How does the website "whatsmyrouterip.com" detect the LAN router IPaddress and the LAN device IP address as well as the WAN gateway router IP address?

Question

The http://whatsmyrouterip.com/ website can be used to resolve the public internet WAN IP address of a gateway router. However, it also shows the the private lan IP address of the gateway router and the private lan address of the device sending the request (e.g laptop).

How does the site get access to the private lan IP addresses given that the NAT source IP address of the page request is that of the gateway router? HTML headers?

E.G. Gateway router public IP address: 257.59.201.1. Gateway router private LAN address 192.168.1.1. Laptop private LAN address 192.168.1.25.

The site is HTTP so all this information is submitted in clear text.

Answer 1

The site just tries some typical IP addresses for routers to see if something is there. Typically the router is either at the IP address xx.xx.xx.1 or xx.xx.xx.254 where the IP address is from the range of private IP addresses. It tries these and some other addresses in the range of the local network(s). Which local networks these are seem to be determined using WebRTC (thanks for schroeder@ to pointing this out - see his comment for more information).
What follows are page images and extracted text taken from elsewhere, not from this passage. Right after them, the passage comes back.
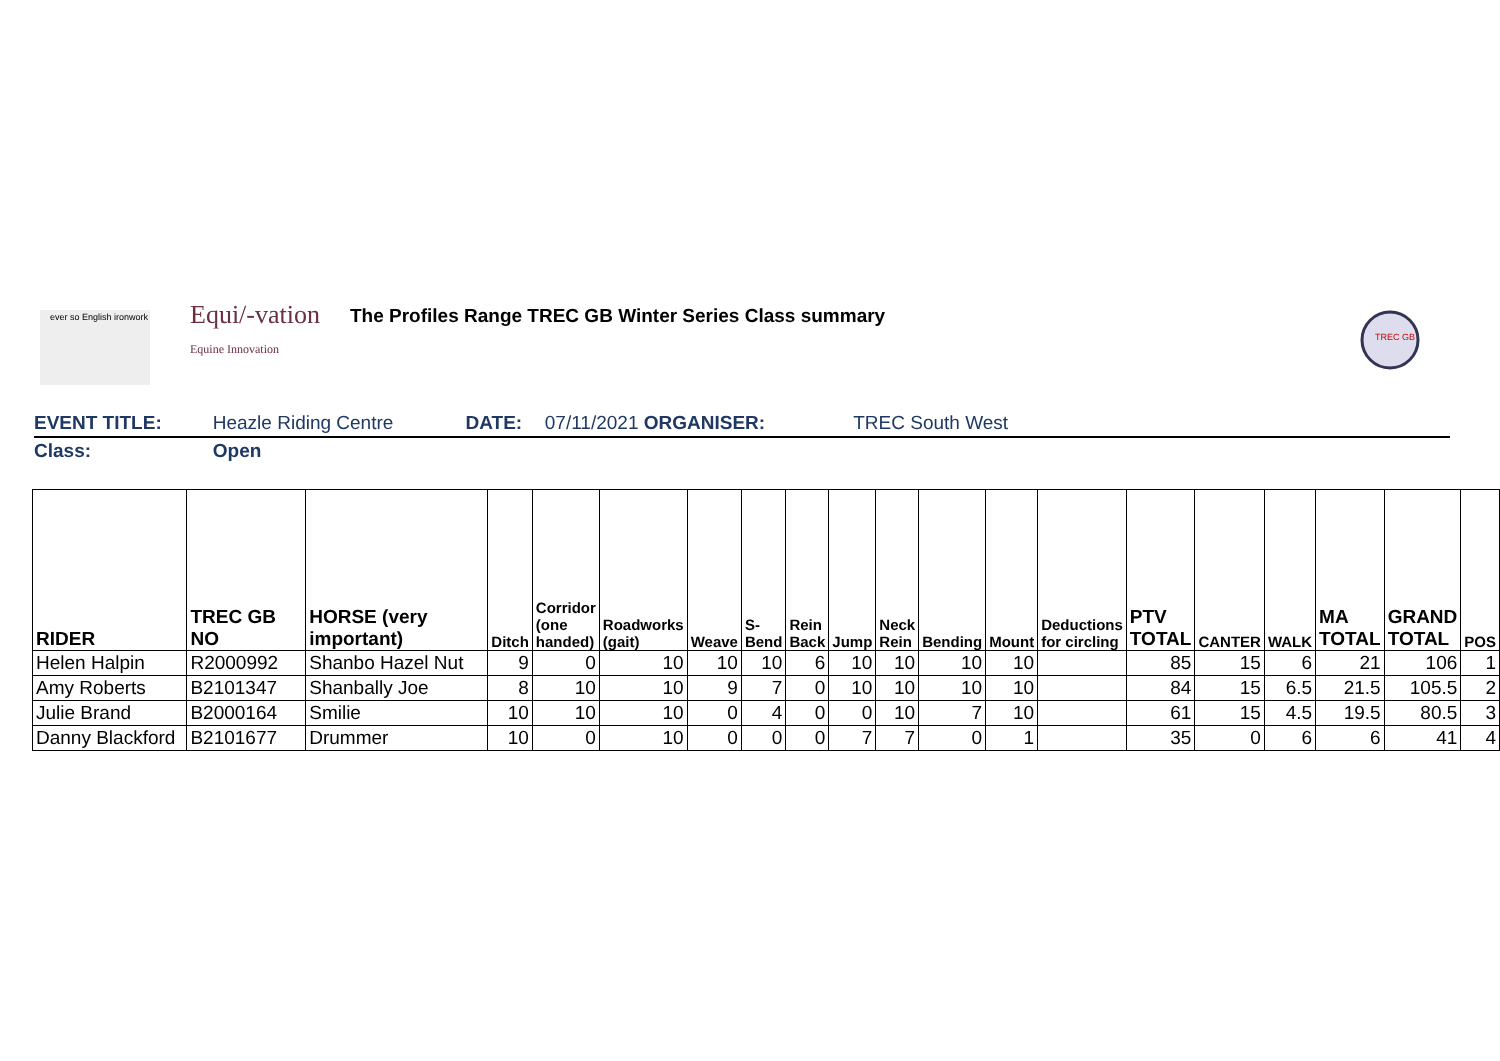ever so English ironwork
Equi/-vation
Equine Innovation
The Profiles Range TREC GB Winter Series Class summary
TREC GB
| EVENT TITLE: | Heazle Riding Centre | DATE: | 07/11/2021 ORGANISER: | TREC South West | |
| Class: | Open | | | | |
| RIDER | TREC GB NO | HORSE (very important) | Ditch | Corridor (one handed) | Roadworks (gait) | Weave | S-Bend | Rein Back | Jump | Neck Rein | Bending | Mount | Deductions for circling | PTV TOTAL | CANTER | WALK | MA TOTAL | GRAND TOTAL | POS |
| --- | --- | --- | --- | --- | --- | --- | --- | --- | --- | --- | --- | --- | --- | --- | --- | --- | --- | --- | --- |
| Helen Halpin | R2000992 | Shanbo Hazel Nut | 9 | 0 | 10 | 10 | 10 | 6 | 10 | 10 | 10 | 10 | | 85 | 15 | 6 | 21 | 106 | 1 |
| Amy Roberts | B2101347 | Shanbally Joe | 8 | 10 | 10 | 9 | 7 | 0 | 10 | 10 | 10 | 10 | | 84 | 15 | 6.5 | 21.5 | 105.5 | 2 |
| Julie Brand | B2000164 | Smilie | 10 | 10 | 10 | 0 | 4 | 0 | 0 | 10 | 7 | 10 | | 61 | 15 | 4.5 | 19.5 | 80.5 | 3 |
| Danny Blackford | B2101677 | Drummer | 10 | 0 | 10 | 0 | 0 | 0 | 7 | 7 | 0 | 1 | | 35 | 0 | 6 | 6 | 41 | 4 |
This behavior can be traced if using the developer tools in the browser and looking at the requests taken:

If there is some kind of response when accessing HTTP on these IP addresses it is assumed that this is the admin interface of the router. It cannot actually read the content to check if this is a router but just checks based on the timeout of the request if it was successful or not. Thus, if there is some non-router at such IP it will guess wrong (as it does on my system) and if the routers admin interface is on some address outside the local network it will fail to find it this way. But it will work for the typical setups users have at home.